Attention-TP Setting — Intra-request Token Scheduling: - Leverages Markov dependencies in inter-layer expert selection (2-gram device transition model) to enhance prediction. - Designs Shuffled-Reduce-Scatter (SRS) and Shuffled-AllGather (SAG) fused communication primitives. - Embeds speculative token reordering seamlessly into existing TP communication phases with only ~1% overhead.

System Implementation¶

Built on SGLang with ~5000 lines of Python and custom Triton kernels.
Optimized argsort kernel is 25% faster than PyTorch's native implementation.
Integrates the DeepEP communication library for efficient all-to-all operations.

Key Experimental Results¶

Attention-DP Setting (Throughput under SLO Constraints)¶

Model	vs SGLang (TTFT SLO)	vs SGLang (E2E SLO)	vs MoETuner (TTFT)	vs MoETuner (E2E)
DeepSeek-V2-Lite	+31%	+221%	+32%	+278%
Qwen3-30B-A3B	+98%	+11%	+35%	+32%

Attention-TP Setting (Latency Reduction)¶

Model	Input Length 256	Input Length 512	Input Length 1024
DeepSeek-V2-Lite p99 TTFT	-12.21%	-10.60%	-18.89%
Qwen3-30B-A3B p99 TTFT	-17.16%	-24.90%	-3.80%

Key Findings¶

Local Activation Rate (LAR) improves by 37–43% over vanilla EP, corresponding to a 41.8–46.6% reduction in EP layer latency.
The co-scheduling algorithm achieves 15.4% higher LAR than the best baseline (MoETuner) with lower load imbalance.
Zero-shot cross-dataset transfer results validate the generalizability of the scheduling strategy.

Highlights & Insights¶

Introduces the "Semantic Parallelism" paradigm, shifting communication optimization from reactive mitigation to proactive prevention.
Reveals the context-independent nature of token-expert affinity, providing a theoretical foundation for predictive scheduling.
Jointly optimizes both model placement and data scheduling, offering a systematic rather than a localized solution.
The SRS/SAG fused primitive design is elegant, embedding token reordering into existing communication flows with only ~1% additional overhead.

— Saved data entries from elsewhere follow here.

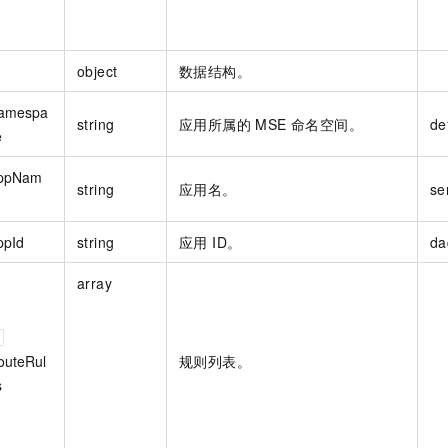
object
数据结构。
amespa
string
应用所属的 MSE 命名空间。
de
e
ppNam
string
应用名。
se
ppId
string
应用 ID。
da
array
outeRul
规则列表。
s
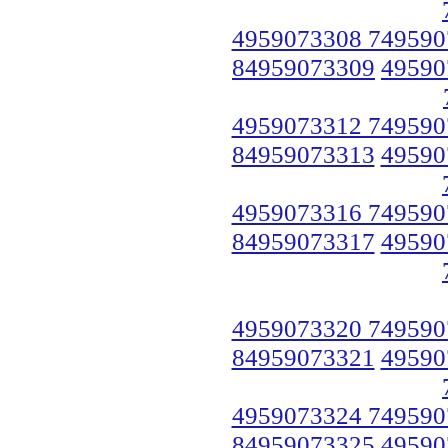
4959073308 749590
84959073309
49590
4959073312 749590
84959073313
49590
4959073316 749590
84959073317
49590
4959073320 749590
84959073321
49590
4959073324 749590
84959073325
49590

Limitations & Future Work¶

Validation is limited to single-node 8-GPU setups; effectiveness in cross-node or low-bandwidth interconnect settings remains to be verified.
The prediction model requires offline profiling data, making it ineffective during cold starts.
MoE variants with highly dynamic routing mechanisms require re-profiling after changes to the gating function.
Joint evaluation with KV cache optimization or quantization techniques has not been conducted.

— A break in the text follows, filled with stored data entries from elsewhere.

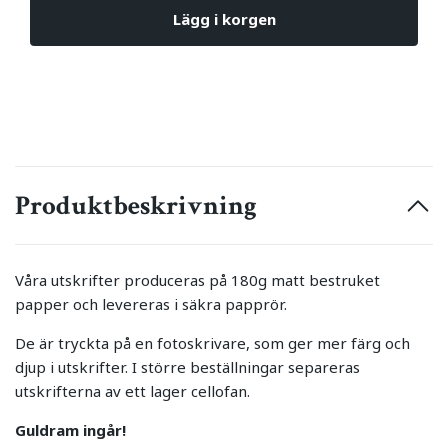
Lägg i korgen
Produktbeskrivning
Våra utskrifter produceras på 180g matt bestruket
papper och levereras i säkra papprör.
De är tryckta på en fotoskrivare, som ger mer färg och
djup i utskrifter. I större beställningar separeras
utskrifterna av ett lager cellofan.
Guldram ingår!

Expert placement: MoETuner (ILP-based placement), ExFlow (inter-layer expert affinity), EPLB (DeepSeek's load balancing).
MoE inference systems: DeepSpeed-MoE, Tutel, vLLM, SGLang.
Prefetching/offloading: Pre-gated MoE (architecture modification for next-layer expert prediction) — Sem-MoE requires no architectural changes.
This work is the first to jointly optimize both model scheduling and data scheduling.

Rating ⭐⭐⭐⭐⭐¶

Novelty: 5/5 — The Semantic Parallelism paradigm and co-scheduling concept are highly original.
Experimental Thoroughness: 4/5 — Covers two models and two settings, but limited to single-node evaluation.
Writing Quality: 4/5 — System description is clear with high-quality figures.
Value: 5/5 — Addresses a core bottleneck in MoE inference with significant industrial relevance.